PMCID: PMC3879628  PMID: 24129315
25.  Identification of genes expressed in the sex pheromone gland of the black cutworm Agrotis ipsilon with putative roles in sex pheromone biosynthesis and transport 
BMC Genomics  2013;14:636.
One of the challenges in insect chemical ecology is to understand how insect pheromones are synthesised, detected and degraded. Genome wide survey by comparative sequencing and gene specific expression profiling provide rich resources for this challenge. A. ipsilon is a destructive pest of many crops and further characterization of the genes involved in pheromone biosynthesis and transport could offer potential targets for disruption of their chemical communication and for crop protection.
Here we report 454 next-generation sequencing of the A. ipsilon pheromone gland transcriptome, identification and expression profiling of genes putatively involved in pheromone production, transport and degradation. A total of 23473 unigenes were obtained from the transcriptome analysis, 86% of which were A. ipsilon specific. 42 transcripts encoded enzymes putatively involved in pheromone biosynthesis, of which 15 were specifically, or mainly, expressed in the pheromone glands at 5 to 120-fold higher levels than in the body. Two transcripts encoding for a fatty acid synthase and a desaturase were highly abundant in the transcriptome and expressed more than 40-fold higher in the glands than in the body. The transcripts encoding for 2 acetyl-CoA carboxylases, 1 fatty acid synthase, 2 desaturases, 3 acyl-CoA reductases, 2 alcohol oxidases, 2 aldehyde reductases and 3 acetyltransferases were expressed at a significantly higher level in the pheromone glands than in the body. 17 esterase transcripts were not gland-specific and 7 of these were expressed highly in the antennae. Seven transcripts encoding odorant binding proteins (OBPs) and 8 encoding chemosensory proteins (CSPs) were identified. Two CSP transcripts (AipsCSP2, AipsCSP8) were highly abundant in the pheromone gland transcriptome and this was confirmed by qRT-PCR. One OBP (AipsOBP6) were pheromone gland-enriched and three OBPs (AipsOBP1, AipsOBP2 and AipsOBP4) were antennal-enriched. Based on these studies we proposed possible A. ipsilon biosynthesis pathways for major and minor sex pheromone components.

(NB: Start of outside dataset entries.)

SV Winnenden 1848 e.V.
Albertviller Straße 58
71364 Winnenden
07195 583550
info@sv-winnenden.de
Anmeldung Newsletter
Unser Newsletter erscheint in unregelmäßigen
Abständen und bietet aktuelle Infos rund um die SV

Our study identified genes potentially involved in sex pheromone biosynthesis and transport in A. ipsilon. The identified genes are likely to play essential roles in sex pheromone production, transport and degradation and could serve as targets to interfere with pheromone release. The identification of highly expressed CSPs and OBPs in the pheromone gland suggests that they may play a role in the binding, transport and release of sex pheromones during sex pheromone production in A. ipsilon and other Lepidoptera insects.